• DIRECTIONS FOR THIS TASK
In the items below, take every line from the one containing "h=7 m=28 is written." down through the one containing "The clock says h=4 m=42 s=49" and turn them into a JSON list of strings. Use one string per line and leave out blank lines.

(Data entries)
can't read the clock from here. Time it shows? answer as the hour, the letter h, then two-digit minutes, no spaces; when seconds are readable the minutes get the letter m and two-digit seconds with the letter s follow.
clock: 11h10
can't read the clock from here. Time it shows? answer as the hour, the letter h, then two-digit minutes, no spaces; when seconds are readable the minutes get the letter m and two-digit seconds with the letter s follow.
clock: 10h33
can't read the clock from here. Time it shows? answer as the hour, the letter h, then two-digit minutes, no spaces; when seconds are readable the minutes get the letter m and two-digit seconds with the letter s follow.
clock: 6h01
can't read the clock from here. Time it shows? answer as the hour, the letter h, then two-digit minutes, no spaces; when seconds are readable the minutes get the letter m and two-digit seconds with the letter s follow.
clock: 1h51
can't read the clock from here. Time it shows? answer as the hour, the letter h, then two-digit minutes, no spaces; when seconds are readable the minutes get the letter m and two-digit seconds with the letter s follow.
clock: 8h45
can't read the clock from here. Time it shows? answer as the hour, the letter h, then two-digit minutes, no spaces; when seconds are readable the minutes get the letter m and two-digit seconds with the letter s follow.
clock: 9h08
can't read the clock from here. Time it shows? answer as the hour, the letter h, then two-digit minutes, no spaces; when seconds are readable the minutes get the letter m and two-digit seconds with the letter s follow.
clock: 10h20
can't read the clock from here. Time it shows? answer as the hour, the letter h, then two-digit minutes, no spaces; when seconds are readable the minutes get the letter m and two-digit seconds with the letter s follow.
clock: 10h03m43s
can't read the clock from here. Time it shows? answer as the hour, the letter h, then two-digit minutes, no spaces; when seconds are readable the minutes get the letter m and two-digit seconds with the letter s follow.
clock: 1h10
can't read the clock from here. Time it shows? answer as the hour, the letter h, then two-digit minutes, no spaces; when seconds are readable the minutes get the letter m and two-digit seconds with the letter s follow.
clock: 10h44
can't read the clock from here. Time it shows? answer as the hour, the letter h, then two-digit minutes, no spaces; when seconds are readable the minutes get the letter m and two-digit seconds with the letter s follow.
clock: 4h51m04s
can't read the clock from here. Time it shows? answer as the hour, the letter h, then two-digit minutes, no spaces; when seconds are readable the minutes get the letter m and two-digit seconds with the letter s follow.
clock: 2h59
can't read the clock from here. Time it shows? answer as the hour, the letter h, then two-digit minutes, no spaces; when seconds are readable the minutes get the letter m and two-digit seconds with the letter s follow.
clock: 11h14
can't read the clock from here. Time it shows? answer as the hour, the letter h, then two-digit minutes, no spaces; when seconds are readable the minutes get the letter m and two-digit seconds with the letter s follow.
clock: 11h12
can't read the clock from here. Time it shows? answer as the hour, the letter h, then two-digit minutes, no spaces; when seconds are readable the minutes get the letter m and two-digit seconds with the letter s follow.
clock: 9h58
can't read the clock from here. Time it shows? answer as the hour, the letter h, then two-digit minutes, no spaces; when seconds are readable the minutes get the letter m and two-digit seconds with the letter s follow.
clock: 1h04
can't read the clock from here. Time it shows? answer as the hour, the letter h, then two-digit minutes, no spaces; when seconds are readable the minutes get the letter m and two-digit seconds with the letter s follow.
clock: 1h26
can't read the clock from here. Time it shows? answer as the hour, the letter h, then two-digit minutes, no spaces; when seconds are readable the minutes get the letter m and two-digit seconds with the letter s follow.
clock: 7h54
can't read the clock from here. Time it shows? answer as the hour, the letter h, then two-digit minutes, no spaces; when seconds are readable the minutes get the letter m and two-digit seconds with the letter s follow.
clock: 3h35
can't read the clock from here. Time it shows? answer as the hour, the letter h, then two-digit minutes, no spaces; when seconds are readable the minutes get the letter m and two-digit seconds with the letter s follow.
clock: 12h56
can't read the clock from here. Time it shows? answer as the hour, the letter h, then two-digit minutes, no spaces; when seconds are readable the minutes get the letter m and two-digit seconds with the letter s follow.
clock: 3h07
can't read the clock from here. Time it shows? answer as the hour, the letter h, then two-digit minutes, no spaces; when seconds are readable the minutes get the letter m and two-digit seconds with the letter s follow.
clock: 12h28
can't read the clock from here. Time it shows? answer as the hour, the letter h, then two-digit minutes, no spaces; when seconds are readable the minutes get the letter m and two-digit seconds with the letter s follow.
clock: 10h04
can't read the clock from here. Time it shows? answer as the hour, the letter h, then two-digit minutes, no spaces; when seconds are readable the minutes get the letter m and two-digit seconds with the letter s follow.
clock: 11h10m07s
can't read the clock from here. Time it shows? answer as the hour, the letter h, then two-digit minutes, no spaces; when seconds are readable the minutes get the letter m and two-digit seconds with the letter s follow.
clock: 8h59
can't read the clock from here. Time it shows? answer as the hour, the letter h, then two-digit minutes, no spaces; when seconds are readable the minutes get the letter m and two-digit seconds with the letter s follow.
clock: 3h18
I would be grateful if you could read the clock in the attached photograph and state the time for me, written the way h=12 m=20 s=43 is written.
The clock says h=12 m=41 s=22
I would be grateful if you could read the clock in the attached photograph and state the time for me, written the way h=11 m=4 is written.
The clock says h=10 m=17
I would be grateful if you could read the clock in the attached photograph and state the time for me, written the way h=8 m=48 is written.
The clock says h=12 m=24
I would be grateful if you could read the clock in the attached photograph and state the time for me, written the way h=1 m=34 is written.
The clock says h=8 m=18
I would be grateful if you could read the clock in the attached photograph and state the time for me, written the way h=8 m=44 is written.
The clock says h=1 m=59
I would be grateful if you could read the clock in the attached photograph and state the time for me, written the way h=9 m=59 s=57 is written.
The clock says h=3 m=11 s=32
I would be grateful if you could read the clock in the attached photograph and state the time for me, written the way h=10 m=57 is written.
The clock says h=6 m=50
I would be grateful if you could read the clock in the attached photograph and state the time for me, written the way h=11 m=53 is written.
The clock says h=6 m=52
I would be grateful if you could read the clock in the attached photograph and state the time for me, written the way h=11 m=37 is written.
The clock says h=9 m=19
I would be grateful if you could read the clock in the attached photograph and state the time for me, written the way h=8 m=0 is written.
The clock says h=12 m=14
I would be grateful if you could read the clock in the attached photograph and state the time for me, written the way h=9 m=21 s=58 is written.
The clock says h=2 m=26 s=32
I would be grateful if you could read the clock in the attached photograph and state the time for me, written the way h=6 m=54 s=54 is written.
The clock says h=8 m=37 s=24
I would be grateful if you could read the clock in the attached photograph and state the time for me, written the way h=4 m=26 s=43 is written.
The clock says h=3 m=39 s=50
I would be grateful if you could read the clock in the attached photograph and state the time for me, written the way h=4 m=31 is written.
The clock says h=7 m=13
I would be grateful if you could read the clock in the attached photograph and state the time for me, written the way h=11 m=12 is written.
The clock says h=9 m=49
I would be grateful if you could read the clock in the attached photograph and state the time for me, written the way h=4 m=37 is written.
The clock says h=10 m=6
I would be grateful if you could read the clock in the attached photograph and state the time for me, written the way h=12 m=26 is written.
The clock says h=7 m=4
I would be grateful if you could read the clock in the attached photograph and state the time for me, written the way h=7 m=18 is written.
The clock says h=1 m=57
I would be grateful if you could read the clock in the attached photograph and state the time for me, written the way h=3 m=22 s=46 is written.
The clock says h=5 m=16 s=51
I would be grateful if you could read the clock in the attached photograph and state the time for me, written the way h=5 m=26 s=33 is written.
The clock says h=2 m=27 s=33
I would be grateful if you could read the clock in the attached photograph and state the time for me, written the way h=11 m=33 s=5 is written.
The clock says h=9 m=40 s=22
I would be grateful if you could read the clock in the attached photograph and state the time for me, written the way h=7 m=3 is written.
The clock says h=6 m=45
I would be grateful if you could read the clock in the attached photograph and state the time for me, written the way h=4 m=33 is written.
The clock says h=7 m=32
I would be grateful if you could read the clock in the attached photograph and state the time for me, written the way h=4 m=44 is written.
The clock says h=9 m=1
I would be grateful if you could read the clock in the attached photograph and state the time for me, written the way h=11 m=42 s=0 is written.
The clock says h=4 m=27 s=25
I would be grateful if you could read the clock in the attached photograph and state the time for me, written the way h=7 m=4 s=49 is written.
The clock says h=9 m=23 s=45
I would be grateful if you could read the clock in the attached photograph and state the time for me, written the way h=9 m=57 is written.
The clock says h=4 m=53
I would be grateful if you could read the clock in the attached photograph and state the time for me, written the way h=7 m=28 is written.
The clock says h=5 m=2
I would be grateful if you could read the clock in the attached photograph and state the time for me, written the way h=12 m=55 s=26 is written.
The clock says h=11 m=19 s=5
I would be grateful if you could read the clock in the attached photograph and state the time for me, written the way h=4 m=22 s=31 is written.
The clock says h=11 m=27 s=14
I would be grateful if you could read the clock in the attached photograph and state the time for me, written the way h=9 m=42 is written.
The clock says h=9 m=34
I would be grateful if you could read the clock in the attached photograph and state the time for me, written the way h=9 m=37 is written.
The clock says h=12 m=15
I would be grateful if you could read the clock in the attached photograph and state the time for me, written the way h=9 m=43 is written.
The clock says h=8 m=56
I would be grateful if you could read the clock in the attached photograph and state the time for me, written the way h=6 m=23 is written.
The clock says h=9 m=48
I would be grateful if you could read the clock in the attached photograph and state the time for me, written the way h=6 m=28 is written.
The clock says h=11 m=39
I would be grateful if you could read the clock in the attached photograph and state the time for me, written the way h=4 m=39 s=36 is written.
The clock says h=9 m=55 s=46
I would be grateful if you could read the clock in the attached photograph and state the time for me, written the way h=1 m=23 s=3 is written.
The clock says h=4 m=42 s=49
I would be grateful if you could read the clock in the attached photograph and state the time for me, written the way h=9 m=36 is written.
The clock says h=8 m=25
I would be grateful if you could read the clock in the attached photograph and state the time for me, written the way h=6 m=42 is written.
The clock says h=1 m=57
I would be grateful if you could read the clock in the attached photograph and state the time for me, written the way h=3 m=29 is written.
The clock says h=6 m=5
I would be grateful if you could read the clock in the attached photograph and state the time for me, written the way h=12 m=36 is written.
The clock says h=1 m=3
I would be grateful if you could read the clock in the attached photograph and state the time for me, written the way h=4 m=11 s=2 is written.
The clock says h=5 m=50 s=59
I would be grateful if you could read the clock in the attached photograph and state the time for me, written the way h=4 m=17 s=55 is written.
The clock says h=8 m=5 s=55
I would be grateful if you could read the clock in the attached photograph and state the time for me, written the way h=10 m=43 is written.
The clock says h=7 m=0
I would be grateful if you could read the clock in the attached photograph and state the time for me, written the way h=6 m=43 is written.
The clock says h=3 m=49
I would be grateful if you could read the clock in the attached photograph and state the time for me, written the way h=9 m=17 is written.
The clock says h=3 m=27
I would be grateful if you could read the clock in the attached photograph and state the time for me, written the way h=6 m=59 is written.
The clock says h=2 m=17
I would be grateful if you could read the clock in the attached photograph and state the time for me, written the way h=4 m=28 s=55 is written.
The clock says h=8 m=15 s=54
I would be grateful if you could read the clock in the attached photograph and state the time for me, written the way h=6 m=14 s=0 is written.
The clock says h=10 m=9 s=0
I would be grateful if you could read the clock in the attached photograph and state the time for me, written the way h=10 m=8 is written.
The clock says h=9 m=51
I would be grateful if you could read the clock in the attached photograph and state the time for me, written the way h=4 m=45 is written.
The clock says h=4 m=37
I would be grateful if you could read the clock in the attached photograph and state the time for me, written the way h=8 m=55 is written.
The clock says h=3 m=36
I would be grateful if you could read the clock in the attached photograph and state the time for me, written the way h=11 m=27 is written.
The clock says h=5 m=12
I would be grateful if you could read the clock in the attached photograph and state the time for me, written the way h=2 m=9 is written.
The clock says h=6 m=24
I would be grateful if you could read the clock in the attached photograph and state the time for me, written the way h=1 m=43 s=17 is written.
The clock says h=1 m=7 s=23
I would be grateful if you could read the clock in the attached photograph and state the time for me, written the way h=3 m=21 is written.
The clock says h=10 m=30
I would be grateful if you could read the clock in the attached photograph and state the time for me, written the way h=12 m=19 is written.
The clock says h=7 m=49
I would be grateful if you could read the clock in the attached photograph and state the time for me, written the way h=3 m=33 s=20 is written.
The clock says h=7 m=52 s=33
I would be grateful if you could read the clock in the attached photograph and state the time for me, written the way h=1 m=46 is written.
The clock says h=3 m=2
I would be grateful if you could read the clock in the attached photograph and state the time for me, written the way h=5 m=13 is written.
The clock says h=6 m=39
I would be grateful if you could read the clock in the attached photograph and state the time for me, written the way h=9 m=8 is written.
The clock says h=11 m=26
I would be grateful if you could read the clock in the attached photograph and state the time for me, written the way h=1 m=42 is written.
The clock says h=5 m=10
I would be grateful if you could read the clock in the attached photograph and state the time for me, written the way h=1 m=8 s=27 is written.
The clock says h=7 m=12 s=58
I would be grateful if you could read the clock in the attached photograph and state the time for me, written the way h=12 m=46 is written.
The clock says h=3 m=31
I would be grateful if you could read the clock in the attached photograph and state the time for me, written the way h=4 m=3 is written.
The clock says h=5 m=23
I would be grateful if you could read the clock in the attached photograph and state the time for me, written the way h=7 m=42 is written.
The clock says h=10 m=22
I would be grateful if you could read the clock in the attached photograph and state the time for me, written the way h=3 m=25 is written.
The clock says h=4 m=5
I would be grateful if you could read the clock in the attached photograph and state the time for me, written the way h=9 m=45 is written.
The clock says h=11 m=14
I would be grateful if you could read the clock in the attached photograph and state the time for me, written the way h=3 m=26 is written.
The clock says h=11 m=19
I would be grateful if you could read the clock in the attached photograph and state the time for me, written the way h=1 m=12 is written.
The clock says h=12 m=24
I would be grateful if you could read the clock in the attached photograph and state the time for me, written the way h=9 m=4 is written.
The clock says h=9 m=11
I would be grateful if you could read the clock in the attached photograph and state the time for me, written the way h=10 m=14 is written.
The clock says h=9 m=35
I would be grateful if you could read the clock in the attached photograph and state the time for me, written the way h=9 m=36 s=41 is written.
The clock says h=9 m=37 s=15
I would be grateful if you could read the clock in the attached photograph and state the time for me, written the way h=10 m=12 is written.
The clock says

• ANSWER TO THE PROBLEM
[
  "I would be grateful if you could read the clock in the attached photograph and state the time for me, written the way h=7 m=28 is written.",
  "The clock says h=5 m=2",
  "I would be grateful if you could read the clock in the attached photograph and state the time for me, written the way h=12 m=55 s=26 is written.",
  "The clock says h=11 m=19 s=5",
  "I would be grateful if you could read the clock in the attached photograph and state the time for me, written the way h=4 m=22 s=31 is written.",
  "The clock says h=11 m=27 s=14",
  "I would be grateful if you could read the clock in the attached photograph and state the time for me, written the way h=9 m=42 is written.",
  "The clock says h=9 m=34",
  "I would be grateful if you could read the clock in the attached photograph and state the time for me, written the way h=9 m=37 is written.",
  "The clock says h=12 m=15",
  "I would be grateful if you could read the clock in the attached photograph and state the time for me, written the way h=9 m=43 is written.",
  "The clock says h=8 m=56",
  "I would be grateful if you could read the clock in the attached photograph and state the time for me, written the way h=6 m=23 is written.",
  "The clock says h=9 m=48",
  "I would be grateful if you could read the clock in the attached photograph and state the time for me, written the way h=6 m=28 is written.",
  "The clock says h=11 m=39",
  "I would be grateful if you could read the clock in the attached photograph and state the time for me, written the way h=4 m=39 s=36 is written.",
  "The clock says h=9 m=55 s=46",
  "I would be grateful if you could read the clock in the attached photograph and state the time for me, written the way h=1 m=23 s=3 is written.",
  "The clock says h=4 m=42 s=49"
]